Exercise aim:
What is needed is an exact transcription of every record, minus the pictures.

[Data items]
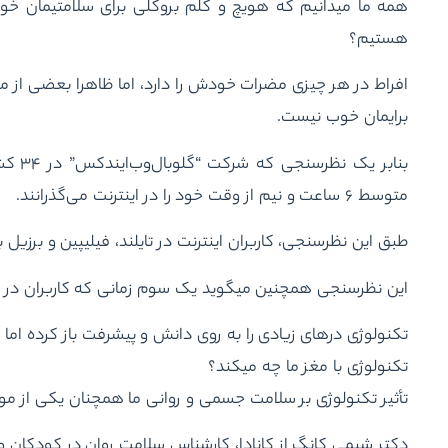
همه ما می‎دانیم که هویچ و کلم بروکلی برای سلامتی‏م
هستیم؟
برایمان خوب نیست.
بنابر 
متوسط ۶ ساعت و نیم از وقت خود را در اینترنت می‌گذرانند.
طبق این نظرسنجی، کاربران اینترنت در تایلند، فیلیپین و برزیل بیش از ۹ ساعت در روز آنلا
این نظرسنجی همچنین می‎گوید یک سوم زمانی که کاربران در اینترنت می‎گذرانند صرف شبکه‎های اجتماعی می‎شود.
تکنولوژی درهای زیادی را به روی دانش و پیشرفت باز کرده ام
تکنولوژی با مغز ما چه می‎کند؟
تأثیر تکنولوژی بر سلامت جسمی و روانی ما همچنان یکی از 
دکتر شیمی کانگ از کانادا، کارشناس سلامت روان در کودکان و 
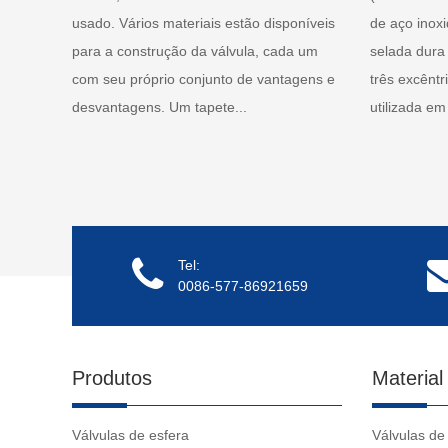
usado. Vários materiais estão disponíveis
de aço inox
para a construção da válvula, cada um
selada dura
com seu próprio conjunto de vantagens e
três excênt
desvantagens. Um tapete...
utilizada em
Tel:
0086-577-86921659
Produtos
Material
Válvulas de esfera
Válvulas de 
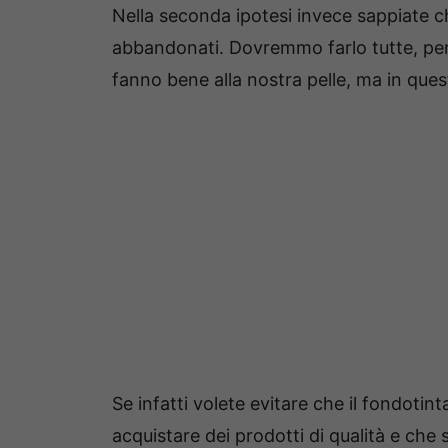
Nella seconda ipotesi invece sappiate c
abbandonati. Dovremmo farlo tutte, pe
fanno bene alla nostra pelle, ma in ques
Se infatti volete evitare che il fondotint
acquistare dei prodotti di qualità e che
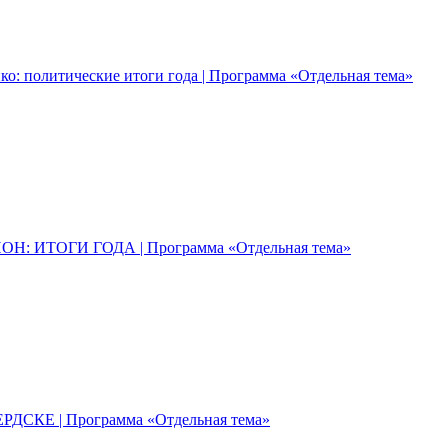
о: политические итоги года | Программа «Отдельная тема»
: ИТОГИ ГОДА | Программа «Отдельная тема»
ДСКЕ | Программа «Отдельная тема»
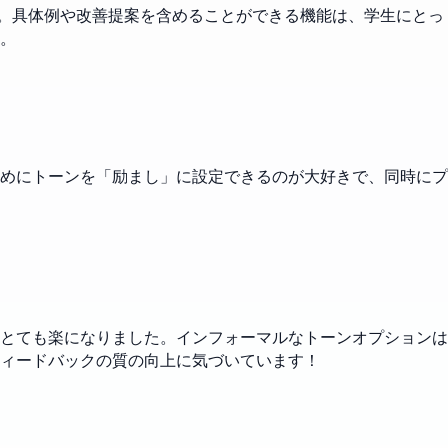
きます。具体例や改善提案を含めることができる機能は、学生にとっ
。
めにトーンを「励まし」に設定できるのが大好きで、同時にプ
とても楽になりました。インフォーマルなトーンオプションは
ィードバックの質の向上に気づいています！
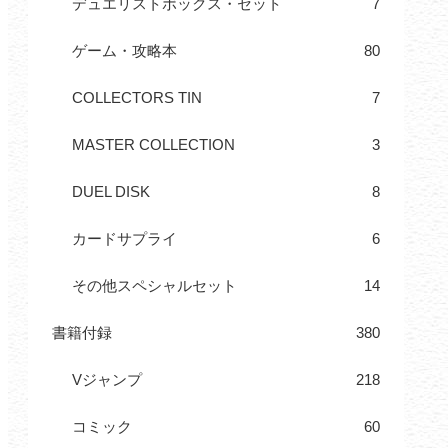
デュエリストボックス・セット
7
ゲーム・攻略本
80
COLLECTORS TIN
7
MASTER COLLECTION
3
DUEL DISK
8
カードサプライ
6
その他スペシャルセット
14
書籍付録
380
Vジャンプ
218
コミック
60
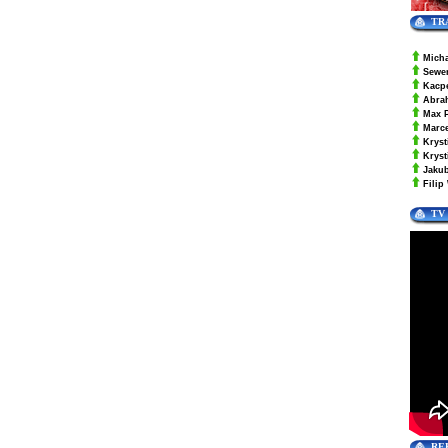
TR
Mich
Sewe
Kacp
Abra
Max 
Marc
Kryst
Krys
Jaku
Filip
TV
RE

Solution for this problem:
همه ما می‎دانیم که هویچ و کلم بروکلی برای سلامتی‏م
هستیم؟
برایمان خوب نیست.
بنابر 
متوسط ۶ ساعت و نیم از وقت خود را در اینترنت می‌گذرانند.
طبق این نظرسنجی، کاربران اینترنت در تایلند، فیلیپین و برزیل بیش از ۹ ساعت در روز آنلا
این نظرسنجی همچنین می‎گوید یک سوم زمانی که کاربران در اینترنت می‎گذرانند صرف شبکه‎های اجتماعی می‎شود.
تکنولوژی درهای زیادی را به روی دانش و پیشرفت باز کرده ام
تکنولوژی با مغز ما چه می‎کند؟
تأثیر تکنولوژی بر سلامت جسمی و روانی ما همچنان یکی از 
دکتر شیمی کانگ از کانادا، کارشناس سلامت روان در کودکان و 
usado. Vários materiais estão disponíveis
de aço inox
para a construção da válvula, cada um
selada dura
com seu próprio conjunto de vantagens e
três excênt
desvantagens. Um tapete...
utilizada em
Tel:
0086-577-86921659
Produtos
Material
Válvulas de esfera
Válvulas de 
Nella seconda ipotesi invece sappiate c
abbandonati. Dovremmo farlo tutte, pe
fanno bene alla nostra pelle, ma in ques
Se infatti volete evitare che il fondotint
acquistare dei prodotti di qualità e che
о: политические итоги года | Программа «Отдельная тема»
: ИТОГИ ГОДА | Программа «Отдельная тема»
ДСКЕ | Программа «Отдельная тема»
きます。具体例や改善提案を含めることができる機能は、学生にとっ
。
めにトーンを「励まし」に設定できるのが大好きで、同時にプ
とても楽になりました。インフォーマルなトーンオプションは
ィードバックの質の向上に気づいています！
デュエリストボックス・セット
7
ゲーム・攻略本
80
COLLECTORS TIN
7
MASTER COLLECTION
3
DUEL DISK
8
カードサプライ
6
その他スペシャルセット
14
書籍付録
380
Vジャンプ
218
コミック
60
TR
Mich
Sewe
Kacp
Abra
Max 
Marc
Kryst
Krys
Jaku
Filip
TV
RE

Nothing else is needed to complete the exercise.